Tree View
TreeView is a control for navigating hierarchical objects. It comes in two forms TreeView
and TreeView<T>
.
Using TreeView
The basic non generic TreeView class is populated by ITreeNode
objects. The simplest tree you can make would look something like:
var tree = new TreeView()
{
X = 0,
Y = 0,
Width = 40,
Height = 20
};
var root1 = new TreeNode("Root1");
root1.Children.Add(new TreeNode("Child1.1"));
root1.Children.Add(new TreeNode("Child1.2"));
var root2 = new TreeNode("Root2");
root2.Children.Add(new TreeNode("Child2.1"));
root2.Children.Add(new TreeNode("Child2.2"));
tree.AddObject(root1);
tree.AddObject(root2);
Having to create a bunch of TreeNode objects can be a pain especially if you already have your own objects e.g. House
, Room
etc. There are two ways to use your own classes without having to create nodes manually. Firstly you can implement the ITreeNode
interface:
// Your data class
private class House : TreeNode {
// Your properties
public string Address {get;set;}
public List<Room> Rooms {get;set;}
// ITreeNode member:
public override IList<ITreeNode> Children => Rooms.Cast<ITreeNode>().ToList();
public override string Text { get => Address; set => Address = value; }
}
// Your other data class
private class Room : TreeNode{
public string Name {get;set;}
public override string Text{get=>Name;set{Name=value;}}
}
After implementing the interface you can add your objects directly to the tree
var myHouse = new House()
-------
§ **Task requirements**
a – Per the TreeView page, what kind of objects populate the basic non-generic TreeView class?
b – Retype all of the rows below without changing a single character.

§ **Supplied material**
-------
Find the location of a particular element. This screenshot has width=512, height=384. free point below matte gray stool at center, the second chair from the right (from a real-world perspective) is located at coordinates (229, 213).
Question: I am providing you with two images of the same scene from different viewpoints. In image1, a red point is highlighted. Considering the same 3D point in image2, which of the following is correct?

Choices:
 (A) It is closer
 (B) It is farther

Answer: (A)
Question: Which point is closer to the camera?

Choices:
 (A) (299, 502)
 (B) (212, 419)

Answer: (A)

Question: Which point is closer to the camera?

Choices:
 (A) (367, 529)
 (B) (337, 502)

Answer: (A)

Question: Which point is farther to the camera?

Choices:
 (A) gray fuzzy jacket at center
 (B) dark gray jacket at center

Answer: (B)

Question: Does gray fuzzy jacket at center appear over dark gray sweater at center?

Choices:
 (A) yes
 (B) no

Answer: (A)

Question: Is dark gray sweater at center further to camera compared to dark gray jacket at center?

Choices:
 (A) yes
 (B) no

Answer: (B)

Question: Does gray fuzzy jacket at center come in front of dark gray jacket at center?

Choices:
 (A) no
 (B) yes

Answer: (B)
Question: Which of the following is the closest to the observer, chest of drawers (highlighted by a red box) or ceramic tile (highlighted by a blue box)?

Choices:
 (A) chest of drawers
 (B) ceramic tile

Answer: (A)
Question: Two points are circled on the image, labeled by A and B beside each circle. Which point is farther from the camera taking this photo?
-------
§ **Task answers**
a – ITreeNode objects.

b –
Find the location of a particular element. This screenshot has width=512, height=384. free point below matte gray stool at center, the second chair from the right (from a real-world perspective) is located at coordinates (229, 213).
Question: I am providing you with two images of the same scene from different viewpoints. In image1, a red point is highlighted. Considering the same 3D point in image2, which of the following is correct?

Choices:
 (A) It is closer
 (B) It is farther

Answer: (A)
Question: Which point is closer to the camera?

Choices:
 (A) (299, 502)
 (B) (212, 419)

Answer: (A)

Question: Which point is closer to the camera?

Choices:
 (A) (367, 529)
 (B) (337, 502)

Answer: (A)

Question: Which point is farther to the camera?

Choices:
 (A) gray fuzzy jacket at center
 (B) dark gray jacket at center

Answer: (B)

Question: Does gray fuzzy jacket at center appear over dark gray sweater at center?

Choices:
 (A) yes
 (B) no

Answer: (A)

Question: Is dark gray sweater at center further to camera compared to dark gray jacket at center?

Choices:
 (A) yes
 (B) no

Answer: (B)

Question: Does gray fuzzy jacket at center come in front of dark gray jacket at center?

Choices:
 (A) no
 (B) yes

Answer: (B)
Question: Which of the following is the closest to the observer, chest of drawers (highlighted by a red box) or ceramic tile (highlighted by a blue box)?

Choices:
 (A) chest of drawers
 (B) ceramic tile

Answer: (A)
Question: Two points are circled on the image, labeled by A and B beside each circle. Which point is farther from the camera taking this photo?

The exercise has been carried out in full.